One of George’s many offspring was a big, black male cat – a tom – whom we neutered. After ‘Tom’ lost his ‘family jewels’ – as we said back then – he was no longer a Tom cat but a Tim-kitty – a pussy. Regardless of this, ‘Tim’ inherited his mother’s gift for mouseing.

The barn where mice ran freely - until George.
The barn where mice ran freely – until George.

Feeding chickens and collecting eggs was my major chore as a boy. I saw Tim-kitty’s prowess one morning when I fed chickens before I got on the school bus. We fed our chickens oats and ground feed from barrels we kept in a small egg room inside the barn. Mice are good are finding their way to food, nothing we did kept them out entirely, and we locked ‘Tim’ inside the egg room as a deterrent each night.

Opening the door one morning, I didn’t see Tim-kitty anywhere. Then I heard a scrabbling sound in one of the nearly empty feed barrels. Looking down, I saw Tim-kitty at the bottom and he seemed perplexed. The cat had a mouse trapped under each foot, and one in his mouth and clearly didn’t know what to do next. In the end, we got rid of the mice. George died a year or two later but I don’t recall the date or circumstances.

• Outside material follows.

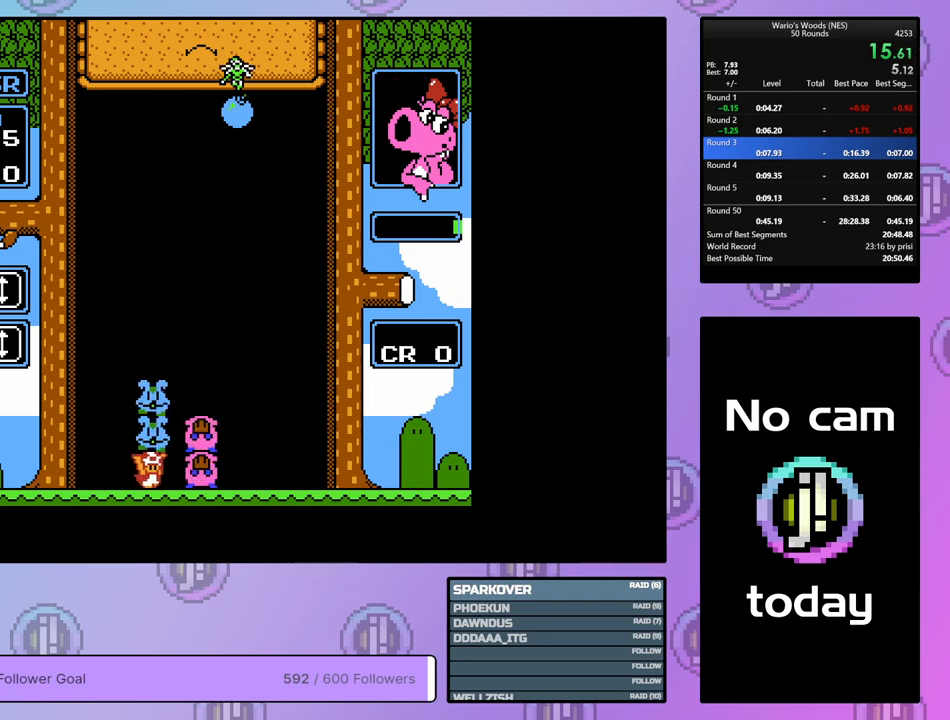
{"buttons": ["A"], "events": [[83, "A", "up"], [217, "A", "down"], [333, "DPAD_RIGHT", "down"], [367, "A", "up"], [467, "A", "down"], [467, "DPAD_RIGHT", "up"]]}
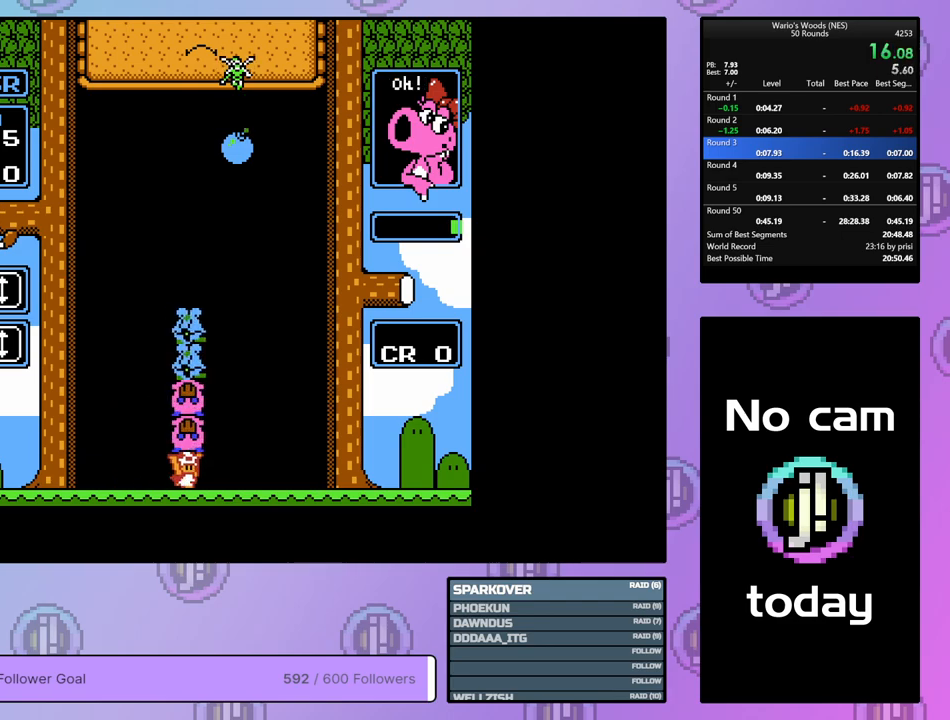
{"buttons": ["DPAD_DOWN"], "events": [[17, "DPAD_DOWN", "down"], [50, "A", "up"]]}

Did this really happen? Memories can be so fickle and change abruptly, like Midwestern weather. As years pass, certain memories fossilize into established stories filed under a formidable heading I call “Truth.” Fragments of past experiences, covered with the emotional fingerprints of events, endure because they are useful to me. I use these memories like nails to anchor the past in place so I don’t lose it and my place in it. Unfortunately, my sister doesn’t necessarily remember the same events I do. So, am I nailing my memory, my “truth” to something as plastic a peanut butter?

No. George will live forever in my mind and memories, so will Tim-kitty, along with the fact I learned to swim that summer in Lake Elysian, even if the water was murky and the bottom was spongy. Tomato soup still isn’t one of my favorite soups, and I still don’t own a beach towel, but I can still see George limping along with the tail of a mouse dangling from her jaws.